Men are losing jobs at a higher rate than women

Job loss is affecting more men than women according to a recent Boston Globe article (via Newsalert).

Men are losing jobs at far greater rates than women as the industries they dominate, such as manufacturing, construction, and investment services, are hardest hit by the downturn. Some 1.1 million fewer men are working in the United States than there were a year ago, according to the Labor Department. By contrast, 12,000 more women are working.

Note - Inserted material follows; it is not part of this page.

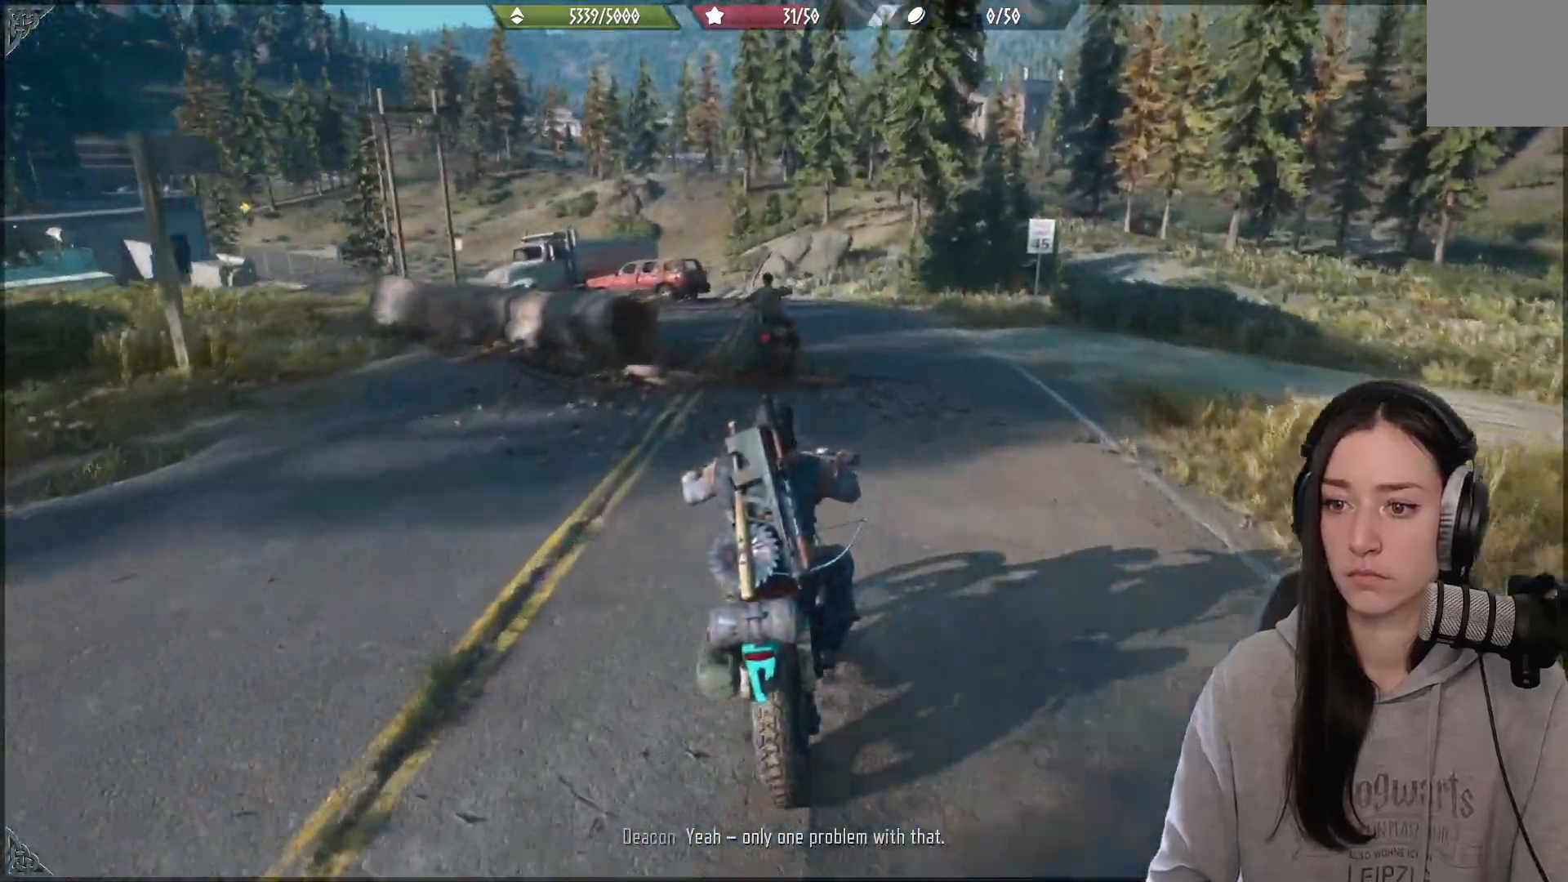
{"buttons": ["R2"], "left_stick": "center", "right_stick": "center", "events": []}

This gender gap is the product of both the nature of the current recession and the long-term shift in the US economy from making goods, traditionally the province of men, to providing services, in which women play much larger roles, economists said. For example, men account for 70 percent of workers in manufacturing, which shed more than 500,000 jobs over the past year. Healthcare, in which nearly 80 percent of the workers are women, added more than 400,000 jobs.


The article states that 1,069,000 fewer men are working than a year ago. 12,000 more women are working. Yet, I am sure that all we will hear about in the MSM is how the recession is affecting women.

18 comments:

  1. I am unsure why you make the remark about women being affected and men not noted in MSM. In fact, every ref to job loss I have thus far seen refers to job loss, not by gender but by companies, geographical locations, etc. Gender never enters into the new items...seems gender is mostly on your mind and not of concern to MSM.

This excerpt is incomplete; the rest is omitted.